Curated by curatorial duo Francesco Urbano Ragazzi in collaboration with Zuecca Projects, the project is dedicated to art on the web and launched on the May 6 and 7 in conjunction with the 56th Venice Biennale. Ragazzi chose the Burger King at the Palazzo Foscari Contarini as an exhibition space to serve “as a metaphor of [the] Internet” representative of the “relationship between eras and materials, history and trade, fake and authenticity which are elements which characterize it”.

The exhibition opened with a Skype performance by Amalia Ulman who phoned in to the Internet Saga press conference at the My Art Guide Meeting Point in Venice on May 7 (you can see an excerpt of the video that screened here). It was organised as a tribute to the influential artist and to launch Ulman’s  own )TITRE( web calendar contribution to the project. Meanwhile, Mekas will continue to broadcast a collection of over 500 videos until the exhibition’s November close; personal entries from an online journal he’s been keeping since 2006. The work is undisruptive as it plays on four screens already present in the building, “juxtaposing itself to Palazzo Foscari Contarini, by modifying it without interfering with its reality, without touching it, as it would at a virtual level”.

Mekas is also exhibiting ‘To Petrarca’ (2009), a seventy-minute sound piece comprised of recordings made in the streets of New York that merge with the sounds of Andy Warhol’s funeral.

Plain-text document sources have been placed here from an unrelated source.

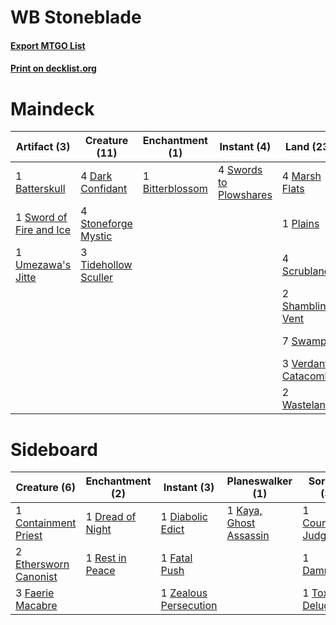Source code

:# WB Stoneblade

#### [Export MTGO List](../collection/WB%20Stoneblade/WB%20Stoneblade.txt)
#### [Print on decklist.org](http://decklist.org/?deckmain=1%09Batterskull%0A1%09Bitterblossom%0A2%09Collective%20Brutality%0A4%09Dark%20Confidant%0A3%09Hymn%20to%20Tourach%0A2%09Inquisition%20of%20Kozilek%0A2%09Liliana%20of%20the%20Veil%0A3%09Lingering%20Souls%0A4%09Marsh%20Flats%0A1%09Plains%0A4%09Scrubland%0A2%09Shambling%20Vent%0A4%09Stoneforge%20Mystic%0A7%09Swamp%0A1%09Sword%20of%20Fire%20and%20Ice%0A4%09Swords%20to%20Plowshares%0A4%09Thoughtseize%0A3%09Tidehollow%20Sculler%0A1%09Umezawa's%20Jitte%0A3%09Verdant%20Catacombs%0A2%09Vindicate%0A2%09Wasteland&deckside=1%09Containment%20Priest%0A1%09Council's%20Judgment%0A1%09Damnation%0A1%09Diabolic%20Edict%0A1%09Dread%20of%20Night%0A2%09Ethersworn%20Canonist%0A3%09Faerie%20Macabre%0A1%09Fatal%20Push%0A1%09Kaya,%20Ghost%20Assassin%0A1%09Rest%20in%20Peace%0A1%09Toxic%20Deluge%0A1%09Zealous%20Persecution)
# Maindeck

|                                          Artifact (3)                                           |                                         Creature (11)                                         |                                     Enchantment (1)                                      |                                         Instant (4)                                          |                                          Land (23)                                           |                                        Planeswalker (2)                                        |                                           Sorcery (16)                                            |
|-------------------------------------------------------------------------------------------------|-----------------------------------------------------------------------------------------------|------------------------------------------------------------------------------------------|----------------------------------------------------------------------------------------------|----------------------------------------------------------------------------------------------|------------------------------------------------------------------------------------------------|---------------------------------------------------------------------------------------------------|
|1 [Batterskull](http://gatherer.wizards.com/Pages/Card/Details.aspx?multiverseid=233055)         |4 [Dark Confidant](http://gatherer.wizards.com/Pages/Card/Details.aspx?multiverseid=397731)    |1 [Bitterblossom](http://gatherer.wizards.com/Pages/Card/Details.aspx?multiverseid=397701)|4 [Swords to Plowshares](http://gatherer.wizards.com/Pages/Card/Details.aspx?multiverseid=869)|4 [Marsh Flats](http://gatherer.wizards.com/Pages/Card/Details.aspx?multiverseid=405101)      |2 [Liliana of the Veil](http://gatherer.wizards.com/Pages/Card/Details.aspx?multiverseid=235597)|2 [Collective Brutality](http://gatherer.wizards.com/Pages/Card/Details.aspx?multiverseid=414380)  |
|1 [Sword of Fire and Ice](http://gatherer.wizards.com/Pages/Card/Details.aspx?multiverseid=46429)|4 [Stoneforge Mystic](http://gatherer.wizards.com/Pages/Card/Details.aspx?multiverseid=198383) |                                                                                          |                                                                                              |1 [Plains](http://gatherer.wizards.com/Pages/Card/Details.aspx?multiverseid=439856)           |                                                                                                |3 [Hymn to Tourach](http://gatherer.wizards.com/Pages/Card/Details.aspx?multiverseid=413634)       |
|1 [Umezawa's Jitte](http://gatherer.wizards.com/Pages/Card/Details.aspx?multiverseid=81979)      |3 [Tidehollow Sculler](http://gatherer.wizards.com/Pages/Card/Details.aspx?multiverseid=175054)|                                                                                          |                                                                                              |4 [Scrubland](http://gatherer.wizards.com/Pages/Card/Details.aspx?multiverseid=882)           |                                                                                                |2 [Inquisition of Kozilek](http://gatherer.wizards.com/Pages/Card/Details.aspx?multiverseid=416897)|
|                                                                                                 |                                                                                               |                                                                                          |                                                                                              |2 [Shambling Vent](http://gatherer.wizards.com/Pages/Card/Details.aspx?multiverseid=402031)   |                                                                                                |3 [Lingering Souls](http://gatherer.wizards.com/Pages/Card/Details.aspx?multiverseid=368485)       |
|                                                                                                 |                                                                                               |                                                                                          |                                                                                              |7 [Swamp](http://gatherer.wizards.com/Pages/Card/Details.aspx?multiverseid=439858)            |                                                                                                |4 [Thoughtseize](http://gatherer.wizards.com/Pages/Card/Details.aspx?multiverseid=438676)          |
|                                                                                                 |                                                                                               |                                                                                          |                                                                                              |3 [Verdant Catacombs](http://gatherer.wizards.com/Pages/Card/Details.aspx?multiverseid=405113)|                                                                                                |2 [Vindicate](http://gatherer.wizards.com/Pages/Card/Details.aspx?multiverseid=442208)             |
|                                                                                                 |                                                                                               |                                                                                          |                                                                                              |2 [Wasteland](http://gatherer.wizards.com/Pages/Card/Details.aspx?multiverseid=413790)        |                                                                                                |                                                                                                   |


# Sideboard

|                                          Creature (6)                                          |                                     Enchantment (2)                                      |                                          Instant (3)                                           |                                        Planeswalker (1)                                         |                                          Sorcery (3)                                          |
|------------------------------------------------------------------------------------------------|------------------------------------------------------------------------------------------|------------------------------------------------------------------------------------------------|-------------------------------------------------------------------------------------------------|-----------------------------------------------------------------------------------------------|
|1 [Containment Priest](http://gatherer.wizards.com/Pages/Card/Details.aspx?multiverseid=389470) |1 [Dread of Night](http://gatherer.wizards.com/Pages/Card/Details.aspx?multiverseid=14580)|1 [Diabolic Edict](http://gatherer.wizards.com/Pages/Card/Details.aspx?multiverseid=442074)     |1 [Kaya, Ghost Assassin](http://gatherer.wizards.com/Pages/Card/Details.aspx?multiverseid=417421)|1 [Council's Judgment](http://gatherer.wizards.com/Pages/Card/Details.aspx?multiverseid=382239)|
|2 [Ethersworn Canonist](http://gatherer.wizards.com/Pages/Card/Details.aspx?multiverseid=174931)|1 [Rest in Peace](http://gatherer.wizards.com/Pages/Card/Details.aspx?multiverseid=442021)|1 [Fatal Push](http://gatherer.wizards.com/Pages/Card/Details.aspx?multiverseid=423724)         |                                                                                                 |1 [Damnation](http://gatherer.wizards.com/Pages/Card/Details.aspx?multiverseid=425888)         |
|3 [Faerie Macabre](http://gatherer.wizards.com/Pages/Card/Details.aspx?multiverseid=201822)     |                                                                                          |1 [Zealous Persecution](http://gatherer.wizards.com/Pages/Card/Details.aspx?multiverseid=179575)|                                                                                                 |1 [Toxic Deluge](http://gatherer.wizards.com/Pages/Card/Details.aspx?multiverseid=376559)      |

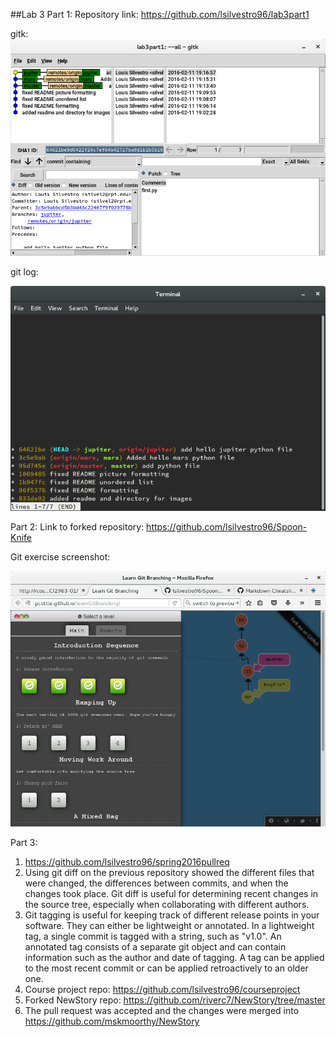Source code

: ##Lab 3
Part 1:
Repository link: https://github.com/lsilvestro96/lab3part1

gitk: ![gitk](images/gitk.png) 

git log: 

![git_log](images/git-log.png)

Part 2:
Link to forked repository: https://github.com/lsilvestro96/Spoon-Knife

Git exercise screenshot:

![git_branch](images/git_branch.png)

Part 3:

1. https://github.com/lsilvestro96/spring2016pullreq 
2. Using git diff on the previous repository showed the different files that were
   changed, the differences between commits, and when the changes took place. Git diff
   is useful for determining recent changes in the source tree, especially when collaborating
   with different authors. 
3. Git tagging is useful for keeping track of different release points in your software. They can either be lightweight
   or annotated. In a lightweight tag, a single commit is tagged with a string, such as "v1.0". An annotated tag consists
   of a separate git object and can contain information such as the author and date of tagging. A tag can be applied to the
   most recent commit or can be applied retroactively to an older one.
4. Course project repo: https://github.com/lsilvestro96/courseproject
5. Forked NewStory repo: https://github.com/riverc7/NewStory/tree/master
6. The pull request was accepted and the changes were merged into https://github.com/mskmoorthy/NewStory
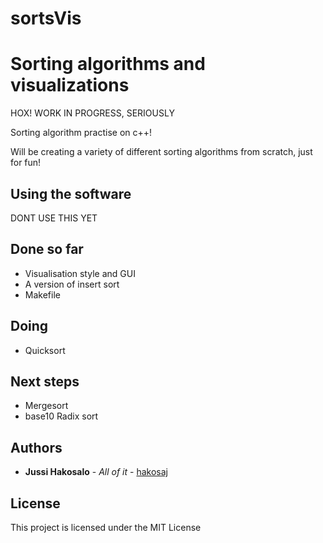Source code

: # sortsVis


# Sorting algorithms and visualizations

HOX! WORK IN PROGRESS, SERIOUSLY


Sorting algorithm practise on c++!


Will be creating a variety of different sorting algorithms from scratch, just for fun!


## Using the software

DONT USE THIS YET

## Done so far
  - Visualisation style and GUI
  - A version of insert sort
  - Makefile

## Doing
  - Quicksort

## Next steps
  - Mergesort
  - base10 Radix sort

## Authors

* **Jussi Hakosalo** - *All of it* - [hakosaj](https://github.com/hakosaj)

## License

This project is licensed under the MIT License 
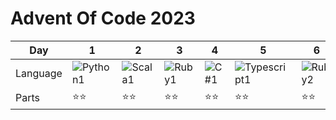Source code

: # Advent Of Code 2023

| Day | 1 | 2 | 3 | 4 | 5 | 6 | 7 | 8 | 9 | 10 | 11 | 12 | 13 | 14 | 15 | 16 | 17 | 18 | 19 | 20 | 21 | 22 | 23 | 24 | 25 |
|---|---|---|---|---|---|---|---|---|---|---|---|---|---|---|---|---|---|---|---|---|---|---|---|---|---|
|Language| ![Python1](https://skillicons.dev/icons?i=py) | ![Scala1](https://skillicons.dev/icons?i=scala) | ![Ruby1](https://skillicons.dev/icons?i=ruby)  | ![C#1](https://skillicons.dev/icons?i=cs) | ![Typescript1](https://skillicons.dev/icons?i=ts) | ![Ruby2](https://skillicons.dev/icons?i=ruby) | ![C#2](https://skillicons.dev/icons?i=cs) | ![Python2](https://skillicons.dev/icons?i=py) | ![Typescript2](https://skillicons.dev/icons?i=ts) | ![Scala2](https://skillicons.dev/icons?i=scala) | ![Typescript3](https://skillicons.dev/icons?i=ts) | ![Ruby3](https://skillicons.dev/icons?i=ruby) | ![C#3](https://skillicons.dev/icons?i=cs) | ![Scala3](https://skillicons.dev/icons?i=scala) | ![Python3](https://skillicons.dev/icons?i=py) | ![C#4](https://skillicons.dev/icons?i=cs) | ![Typescript4](https://skillicons.dev/icons?i=ts) | ![Scala4](https://skillicons.dev/icons?i=scala) | ![Python4](https://skillicons.dev/icons?i=py) | ![Ruby4](https://skillicons.dev/icons?i=ruby) | ![Scala5](https://skillicons.dev/icons?i=scala) | ![Python5](https://skillicons.dev/icons?i=py) | ![Typescript5](https://skillicons.dev/icons?i=ts) | ![Ruby5](https://skillicons.dev/icons?i=ruby) | ![C#5](https://skillicons.dev/icons?i=cs) |
| Parts | :star::star: | :star::star: | :star::star: | :star::star: | :star::star: | :star::star: | :star::star: | :star::star: | :star::star: | :star::x: | :star::star: | :x::x: | :star::star: | :star::star: | :star::star: | :star::star: | :x::x: | :star::x: | :star::star: | :x::x: | :star::x: | :x::x: | :star::x: | :x::x: | :x::x: |
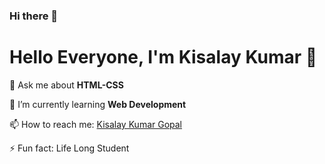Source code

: ### Hi there 👋

<!--
**KisalayKumarGopal/KisalayKumarGopal** is a ✨ _special_ ✨ repository because its `README.md` (this file) appears on your GitHub profile.

Here are some ideas to get you started:

- 🔭 I’m currently working on ...
- 🌱 I’m currently learning ...
- 👯 I’m looking to collaborate on ...
- 🤔 I’m looking for help with ...
- 💬 Ask me about ...
- 📫 How to reach me: ...
- 😄 Pronouns: ...
- ⚡ Fun fact: ...
-->

<h1 align-"centre">Hello Everyone, I'm Kisalay Kumar 👋</h1>

💬 Ask me about <strong> HTML-CSS </strong>

🌱 I’m currently learning <strong> Web Development </strong>

 📫 How to reach me: <a href="https://www.linkedin.com/in/kisalaykumargopal/" target="_blank">Kisalay Kumar Gopal</a>
 
 ⚡ Fun fact: Life Long Student
 
 
 
 
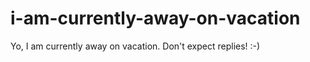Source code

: i-am-currently-away-on-vacation
===============================

Yo, I am currently away on vacation. Don't expect replies! :-)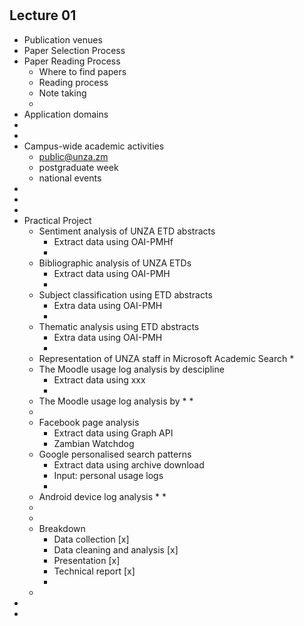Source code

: # 

## Lecture 01

* Publication venues
* Paper Selection Process
* Paper Reading Process
    * Where to find papers
    * Reading process
    * Note taking
    * 
* Application domains
* 
* 
* Campus-wide academic activities
    * public@unza.zm
    * postgraduate week
    * national events
* 
* 
* 
* Practical Project
    * Sentiment analysis of UNZA ETD abstracts
        * Extract data using OAI-PMHf
        * 
    * Bibliographic analysis of UNZA ETDs
        * Extract data using OAI-PMH
        * 
    * Subject classification using ETD abstracts
        * Extra data using OAI-PMH
        * 
    * Thematic analysis using ETD abstracts
        * Extra data using OAI-PMH
        * 
    * Representation of UNZA staff in Microsoft Academic Search
        * 
    * The Moodle usage log analysis by descipline
        * Extract data using xxx
        * 
    * The Moodle usage log analysis by 
        * 
        * 
    * 
    * Facebook page analysis
        * Extract data using Graph API
        * Zambian Watchdog
    * Google personalised search patterns
        * Extract data using archive download
        * Input: personal usage logs
        * 
    * Android device log analysis
        * 
        * 
    * 
    * 
    * Breakdown
        * Data collection [x]
        * Data cleaning and analysis [x]
        * Presentation [x]
        * Technical report [x]
        * 
    * 
* 
* 
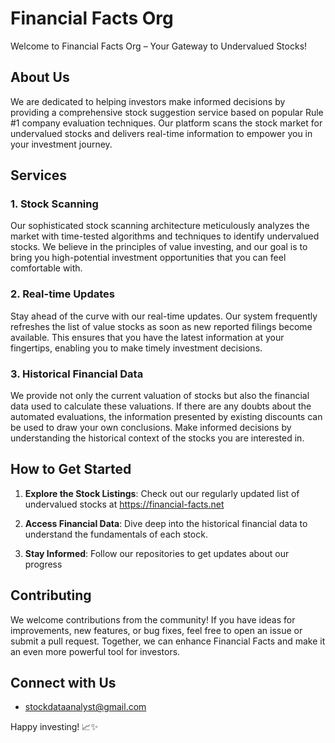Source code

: # Financial Facts Org

Welcome to Financial Facts Org – Your Gateway to Undervalued Stocks!

## About Us

We are dedicated to helping investors make informed decisions by providing a comprehensive stock suggestion service based on popular Rule #1 company evaluation techniques. Our platform scans the stock market for undervalued stocks and delivers real-time information to empower you in your investment journey.

## Services

### 1. Stock Scanning

Our sophisticated stock scanning architecture meticulously analyzes the market with time-tested algorithms and techniques to identify undervalued stocks. We believe in the principles of value investing, and our goal is to bring you high-potential investment opportunities that you can feel comfortable with.

### 2. Real-time Updates

Stay ahead of the curve with our real-time updates. Our system frequently refreshes the list of value stocks as soon as new reported filings become available. This ensures that you have the latest information at your fingertips, enabling you to make timely investment decisions.

### 3. Historical Financial Data

We provide not only the current valuation of stocks but also the financial data used to calculate these valuations. If there are any doubts about the automated evaluations, the information presented by existing discounts can be used to draw your own conclusions. Make informed decisions by understanding the historical context of the stocks you are interested in.

## How to Get Started

1. **Explore the Stock Listings**: Check out our regularly updated list of undervalued stocks at https://financial-facts.net

2. **Access Financial Data**: Dive deep into the historical financial data to understand the fundamentals of each stock.

3. **Stay Informed**: Follow our repositories to get updates about our progress

## Contributing

We welcome contributions from the community! If you have ideas for improvements, new features, or bug fixes, feel free to open an issue or submit a pull request. Together, we can enhance Financial Facts and make it an even more powerful tool for investors.

## Connect with Us

-  stockdataanalyst@gmail.com

Happy investing! 📈✨
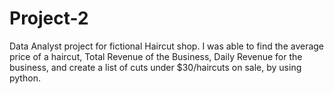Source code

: # Project-2
Data Analyst project for fictional Haircut shop.
I was able to find the average price of a haircut, Total Revenue of the Business, Daily Revenue for the business, and create a list of cuts under $30/haircuts on sale, by using python.

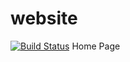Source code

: # website
[![Build Status](https://travis-ci.org/gpitbr/website.svg?branch=desenv)](https://travis-ci.org/gpitbr/website)
Home Page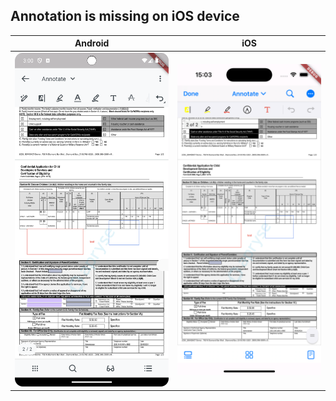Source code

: ## Annotation is missing on iOS device

**Android**|**iOS**
:--:|:--:
<img src="https://github.com/norman93sun/pdftron-flutter/blob/master/Screenshot_20240506_150101.png?raw=true" alt="ok on Android"/>|<img src="https://github.com/norman93sun/pdftron-flutter/blob/master/Simulator%20Screenshot%20-%20iPhone%2015%20-%202024-05-06%20at%2015.03.07.png?raw=true" alt="Bottom Annotation missing on iOS"/>
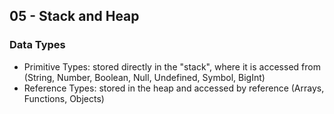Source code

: ## 05 - Stack and Heap

### Data Types

- Primitive Types: stored directly in the "stack", where it is accessed from (String, Number, Boolean, Null, Undefined, Symbol, BigInt)
- Reference Types: stored in the heap and accessed by reference (Arrays, Functions, Objects)

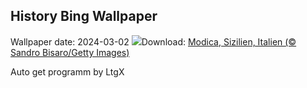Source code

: ## History Bing Wallpaper
Wallpaper date: 2024-03-02
![](https://www.bing.com/th?id=OHR.ModicaItaly_DE-DE7624827179_UHD.jpg&w=1000)Download: [Modica, Sizilien, Italien (© Sandro Bisaro/Getty Images)](https://www.bing.com/th?id=OHR.ModicaItaly_DE-DE7624827179_UHD.jpg)

Auto get programm by LtgX
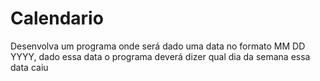 # Calendario

Desenvolva um programa onde será dado uma data no formato MM DD YYYY, dado essa data o programa deverá dizer qual dia da semana essa data caiu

Photographic transparencies are attached, and filter light like stained glass, to thirty-two windows facing the courtyard. They are 768 reproductions of mostly unpublished frames from Mekas’ body of video work.

Spazio Ridotto functions as a cinema, presenting a selection of Mekas’ video work in the second location. The project also has two official websites to compliment the exhibition,, updated daily, and a web calendar created by Ulman located at, which will be updated irregularly “by artists and intellectuals who reflect on time in the Internet era”. **

Exhibition photos, top right.

The Internet Saga is on at Venice’s Burger King from May 6 to November 22, 2015.